21 July 2011 3,695 views 2 Comments

When it rains, it freakin’ pours. In addition to yesterday’s OS X Lion launch, Apple also loosed a range of Mac software updates, bringing new features as well as the usual passel of stability and security patches. Here are the details about the new versions of Apple’s WebKit-based browser.

Safari 5.1 (download) is for Mac OS X 10.6 Snow Leopard users. This update carries the same version number as Safari for Lion and offers the same banner features:

Reading List: Easily add webpages and links to your Reading List to browse when you have time.

New Process Architecture: Safari has been re-engineered for improved stability and responsiveness.

Resume: In the General pane of Safari preferences, you can now choose to launch Safari with the windows from your last browsing session.

Better Privacy: A new Privacy pane in Safari preferences makes it easy to remove data that websites can leave on your system.

Private AutoFill: Safari lets you fill out forms quickly while keeping your personal information private.

Find Option: When you use Find, you can choose whether you want to search for text that contains or starts with the text that you type in the search field.

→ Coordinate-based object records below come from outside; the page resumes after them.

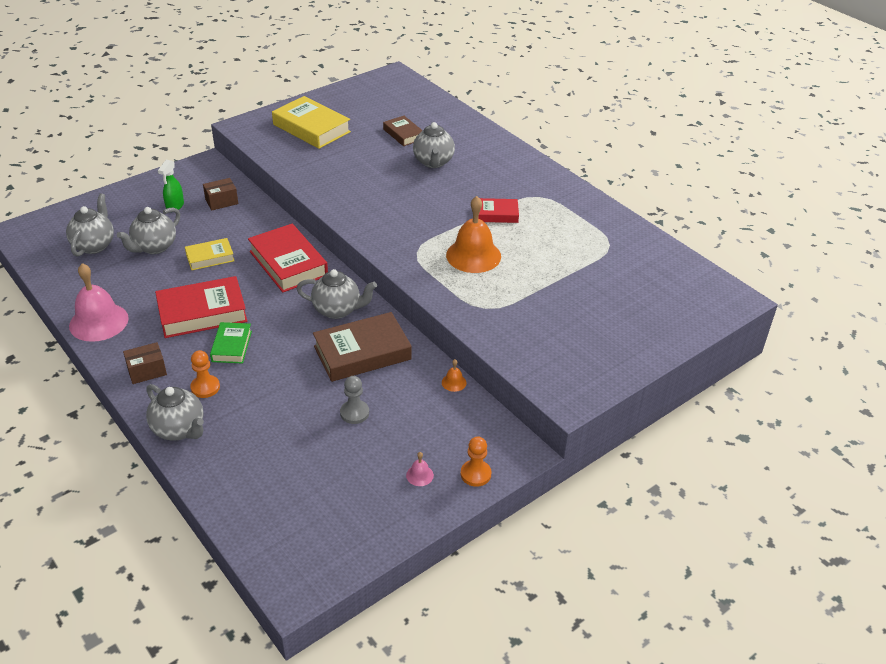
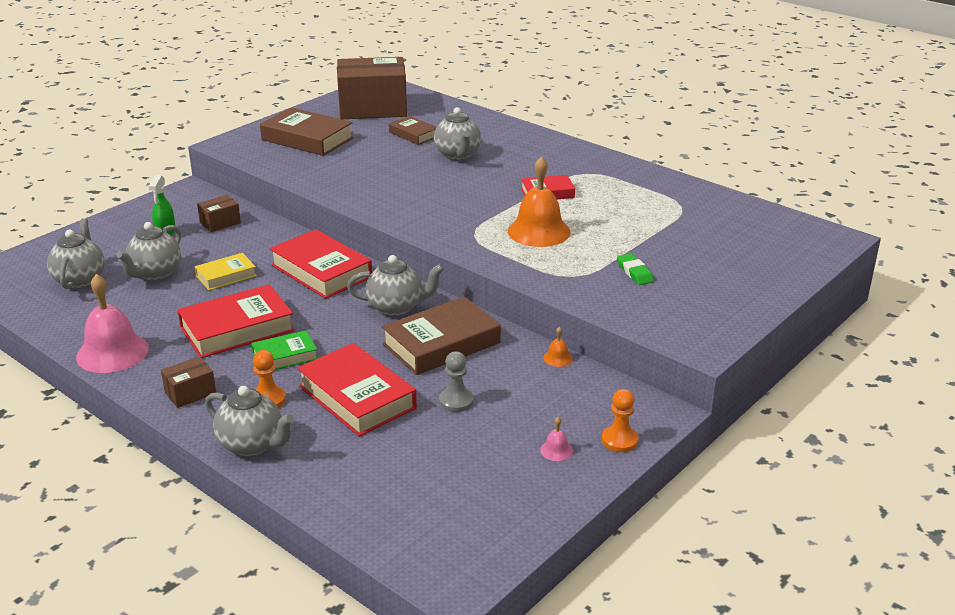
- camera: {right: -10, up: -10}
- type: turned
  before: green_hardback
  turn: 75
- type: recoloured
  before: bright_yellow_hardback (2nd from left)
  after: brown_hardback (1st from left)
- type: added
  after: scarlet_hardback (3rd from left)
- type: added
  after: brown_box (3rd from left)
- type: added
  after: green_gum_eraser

Drag-and-drop Downloads: You can drag items out of the Downloads window in Safari, so you can easily place downloaded files on the Desktop.

Advanced Web Technologies: Safari introduces support for full-screen webpages, media caching with the HTML5 application cache, MathML, Web Open Font Format, CSS3 Auto-hyphenation, CSS3 Vertical Text, CSS3 Text Emphasis, Window.onError, and Formatted XML files.

New Extension APIs: Developers can take advantage of new Safari Extension support for popovers, menus, new event classes, and interaction with Reader.

Safari 5.0.6 (download) has been crafted specifically for Mac OS X 10.5 Leopard and is a straight dot-fix with no new features:

• Stability improvements for web apps that use WebSocket

• Improvements to the appearance, layout of text w/ HTML5 ruby annotations

• Fixes an issue that causes elements to appear in the wrong place on pandora.com et al

See also: What’s new in iTunes 10.4

Interestingly, Safari 5.1 and Safari 5.0.6 have the same security content, covering the same potential vulnerabilities, some tagged with the words “arbitrary code execution.” Interestingly, a majority of the issues are specific to the Windows versions of Safari.